• Try it: Hunt through the entries for the word "Epson" and copy each line in which it appears.

Transcribed page contents:
• • • • •

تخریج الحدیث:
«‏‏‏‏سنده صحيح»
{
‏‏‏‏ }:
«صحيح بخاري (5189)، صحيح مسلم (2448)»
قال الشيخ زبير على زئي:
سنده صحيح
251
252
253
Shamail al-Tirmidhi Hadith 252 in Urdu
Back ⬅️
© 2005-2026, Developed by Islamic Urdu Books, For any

• • • • •

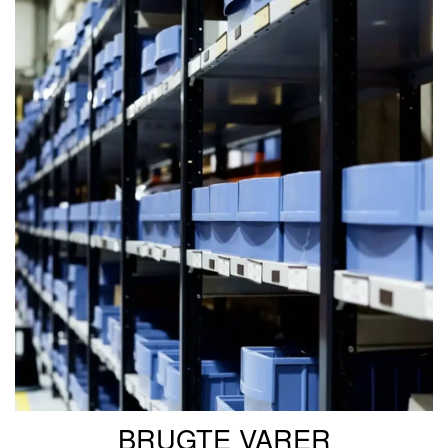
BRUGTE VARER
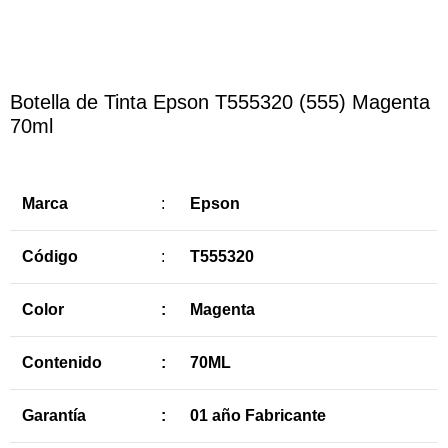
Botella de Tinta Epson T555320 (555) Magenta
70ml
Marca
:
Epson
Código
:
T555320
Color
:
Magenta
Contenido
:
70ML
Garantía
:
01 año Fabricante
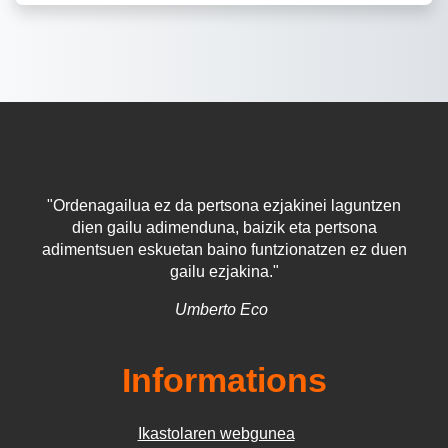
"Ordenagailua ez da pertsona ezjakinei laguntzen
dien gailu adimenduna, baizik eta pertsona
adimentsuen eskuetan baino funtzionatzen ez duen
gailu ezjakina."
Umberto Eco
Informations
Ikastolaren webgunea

• • • • •

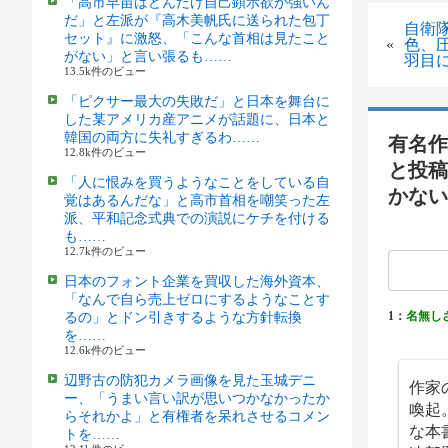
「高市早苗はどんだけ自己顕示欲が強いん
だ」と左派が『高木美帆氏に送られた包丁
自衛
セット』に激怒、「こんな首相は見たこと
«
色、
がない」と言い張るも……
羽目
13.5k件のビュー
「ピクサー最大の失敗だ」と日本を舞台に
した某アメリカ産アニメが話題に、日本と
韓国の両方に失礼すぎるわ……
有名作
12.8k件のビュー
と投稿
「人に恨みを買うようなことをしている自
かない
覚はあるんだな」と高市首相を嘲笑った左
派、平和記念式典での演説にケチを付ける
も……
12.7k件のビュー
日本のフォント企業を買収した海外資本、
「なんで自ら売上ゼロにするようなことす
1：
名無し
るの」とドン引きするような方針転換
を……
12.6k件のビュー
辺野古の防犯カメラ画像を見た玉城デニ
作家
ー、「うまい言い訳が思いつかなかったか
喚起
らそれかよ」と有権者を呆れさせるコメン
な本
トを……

• • • • •

• Worked solution:
Botella de Tinta Epson T555320 (555) Magenta
Epson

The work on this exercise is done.